I am trying to make a byte-serial implementation of the AES 128-Bit in ECB-mode for my studies. I understand the "normal" (word-parallel) implementation of AES and the way of Eli Biham (bit-serial). Both extremes of the representation variants, namely bit-serial and word-parallel, were examined, but what is about byte-serial?

I don't understand how such an implementation could look like. Do I need to convert the SBox into logical gates? What is about the MixColumns and Shiftrow operation. Are they still for free, like at Eli Bihams representation?

1 Answers1

1

If "bit-serial and bitslice(d) are equated", the question is about what I'd call bytesliced AES, by analogy with bitsliced AES. That carries $k$ simulataneous AES operations on a machine with (I'll assume, exactly) $8k$-bit words, and uses steps that compute on $k$ bytes in parallel. Another slightly different possibility is that the question is about SIMD implementation of AES on hardware with $k$ bytewide ALUs.

The $k$ input blocks of 16 bytes are split into 16 words, each concatenating the bytes of a given rank in the input blocks. Like in bitsliced AES, ShiftRows thus reduces to selection of the appropriate word for the next step. AddRoundKey reduces to XOR with a word consisting of the same byte repeated $k$ times. More generally, when there's an addition of a byte in $\mathbb F_{2^8}$ prescribed by AES, we can perform that for all $k$ AES instances with a single word XOR.

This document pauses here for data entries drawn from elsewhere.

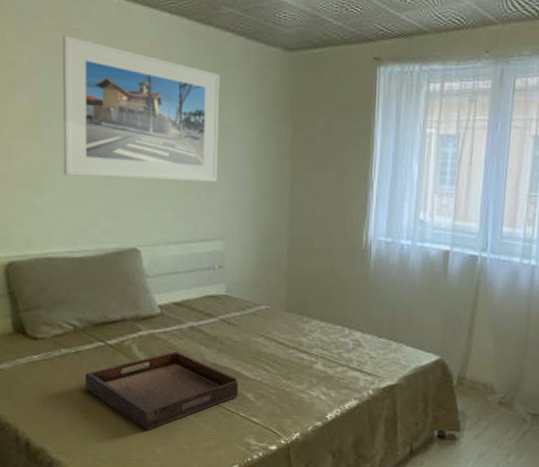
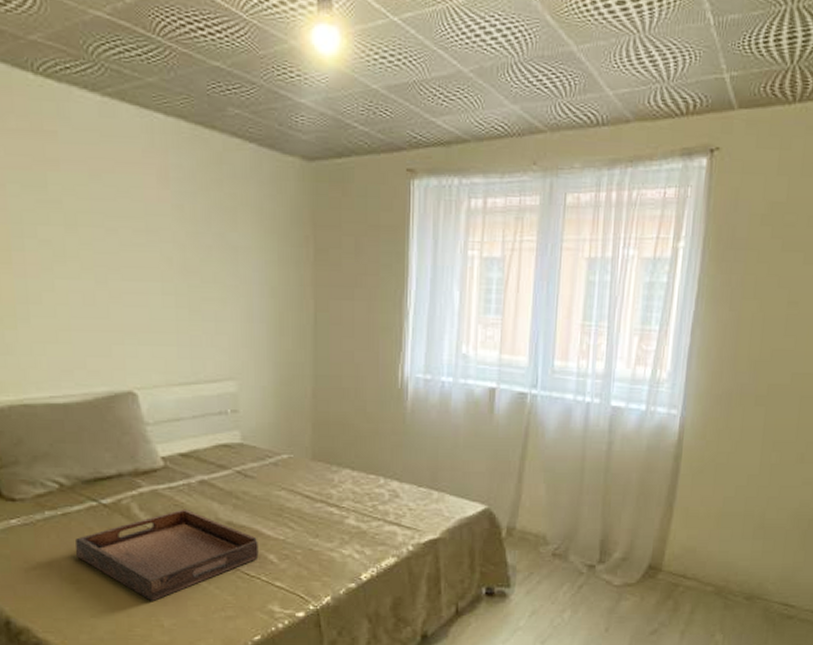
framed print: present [62,34,220,182] -> none [32,138,228,313]

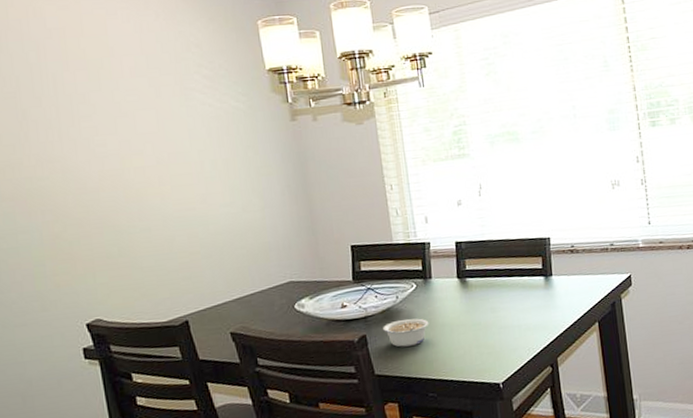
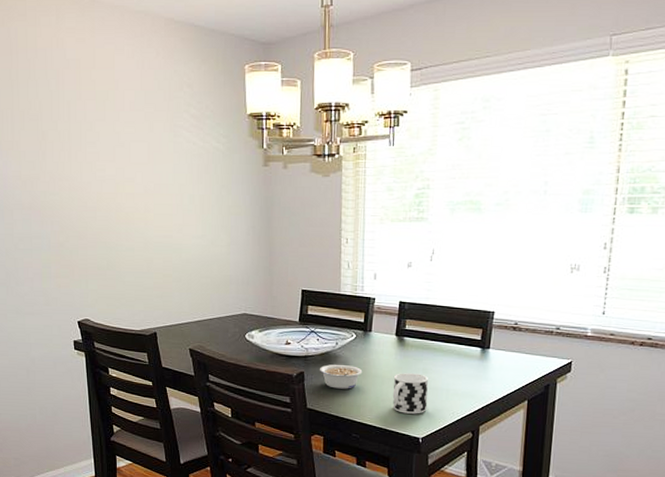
cup: none [463,314,502,360] -> present [392,373,428,414]

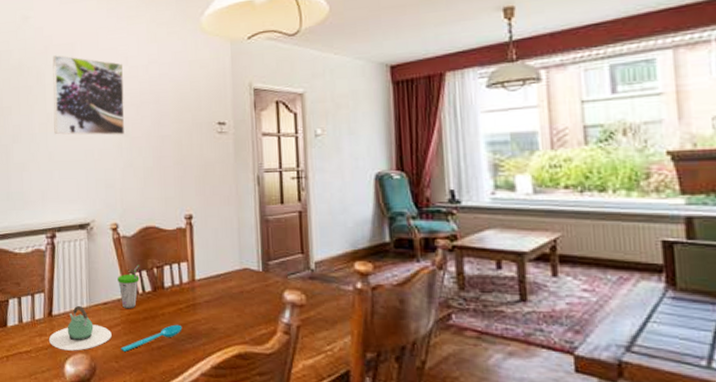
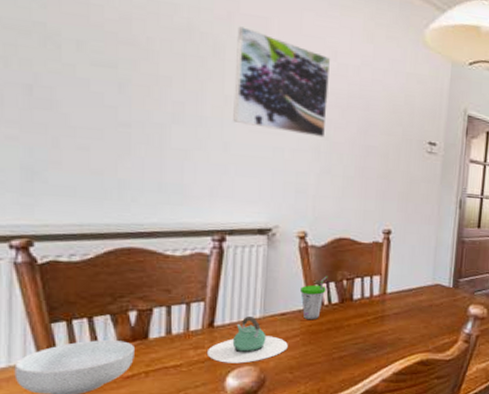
spoon: present [121,324,182,352] -> none [297,335,368,362]

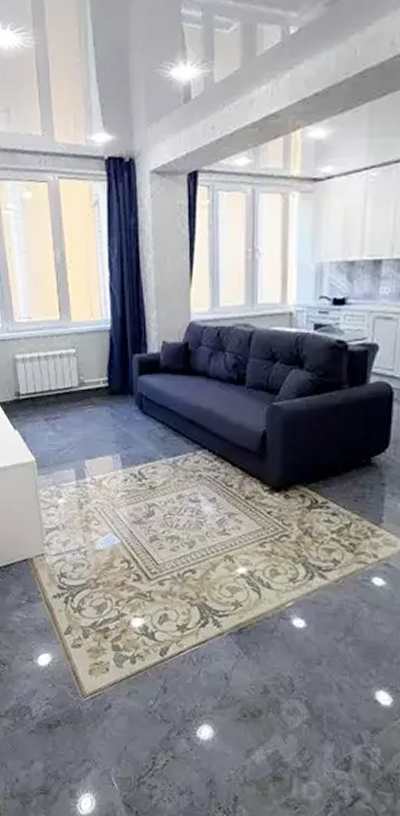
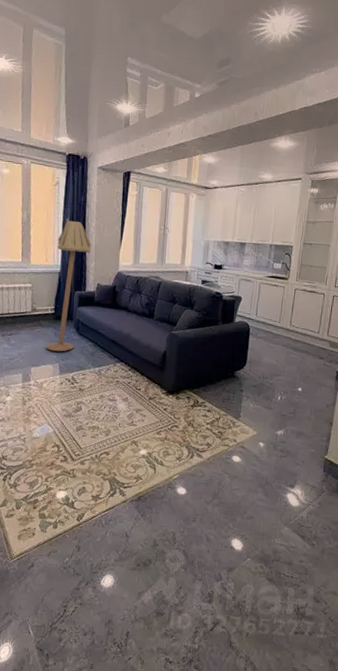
floor lamp: none [100,253,150,438] -> present [45,219,92,352]

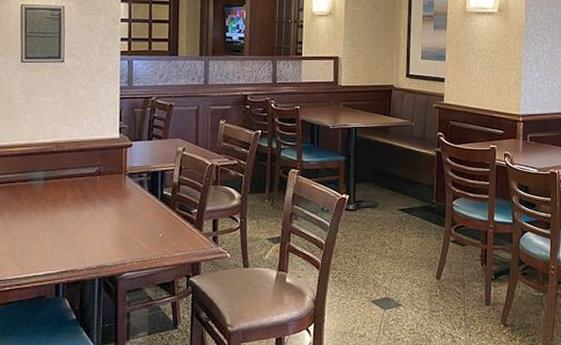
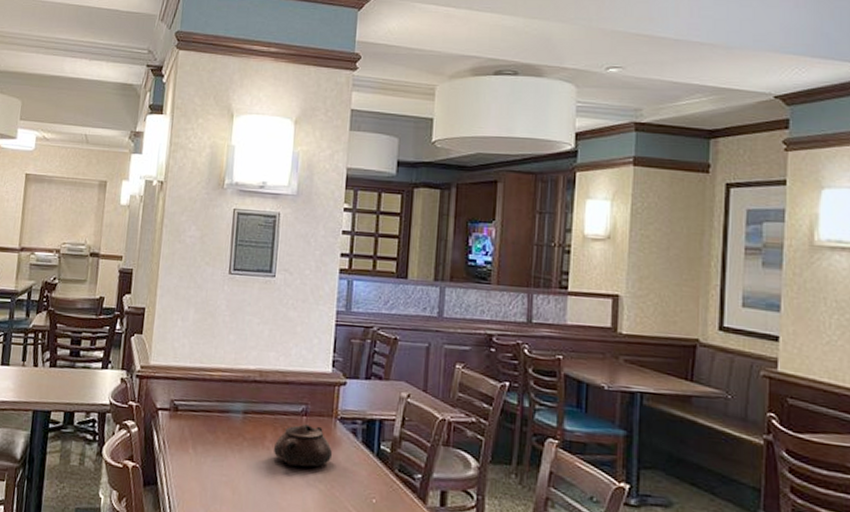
teapot: none [74,182,123,218] -> present [274,424,332,467]

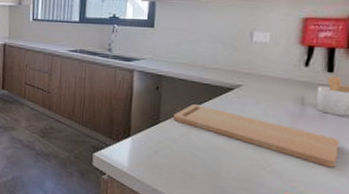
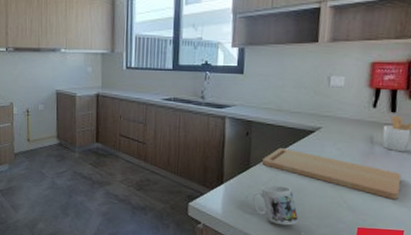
mug: none [161,141,214,185] -> present [252,185,299,226]

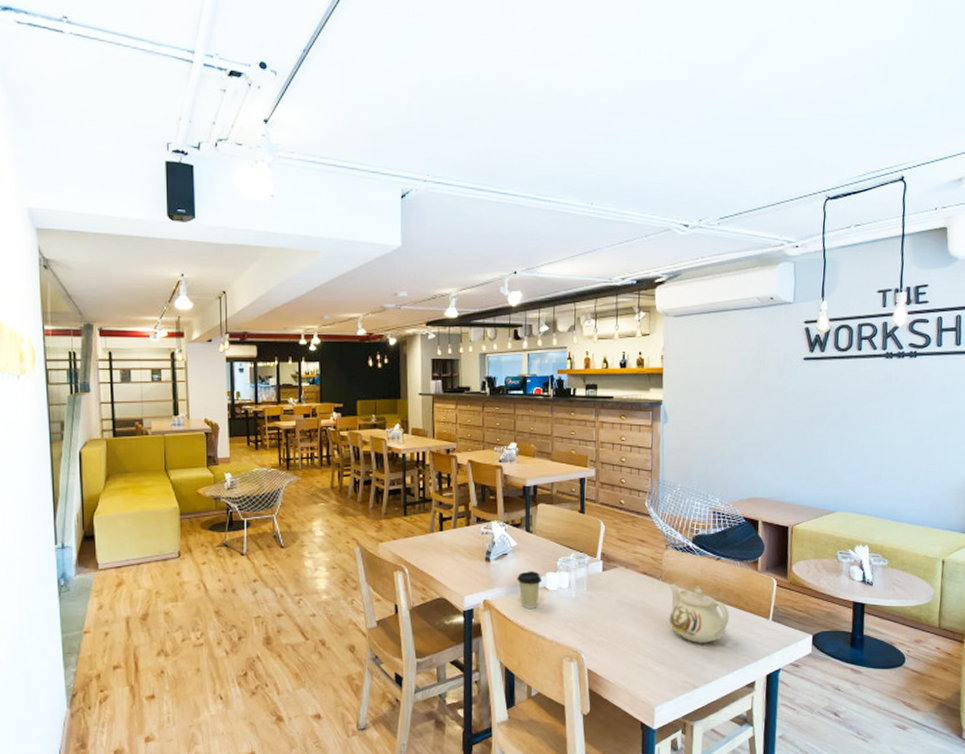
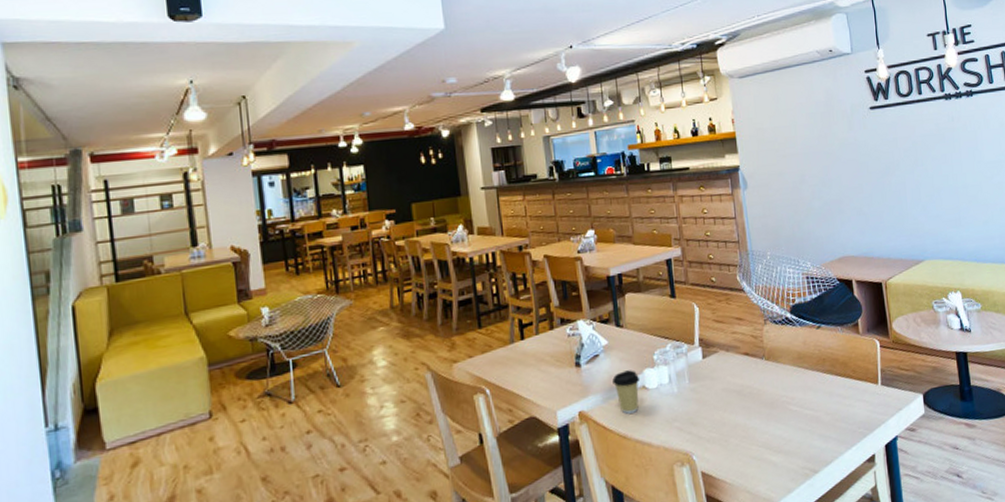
teapot: present [669,583,730,643] -> none [774,359,839,423]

In MixColumns, the same multiplicative coefficient in $\{1,2,3\}$ is applied to all bytes of a given word, easing implementation. Ideally there would be hardware support for parallel byte-wide arithmetic in $\mathbb F_{2^8}$ but lacking that, it's still possible to be fairly efficient in a high level language. e.g. for $k=8$ (64-bit words), multiplication in $\mathbb F_{2^8}$ of the bytes in w by $2$, could I think (not tested) go:

w = ( (0x8080808080808080 - (w>>7 & 0x0101010101010101)) & 0x1B1B1B1B1B1B1B1B
    ) ^ (w<<1 & 0xFEFEFEFEFEFEFEFE);

Note: a SIMD implementation can just use the usual

b = ((-(b>>7)) & 0x1B) ^ (b<<1);

The one difficult step is SubBytes, if there's no hardware support for it. I suspect some of the techniques there allow to slightly improve on going full bitwise, but I have nothing canned to propose. What's optimum surely depends on the available hardware.

fgrieu
  • 149,326
  • 13
  • 324
  • 622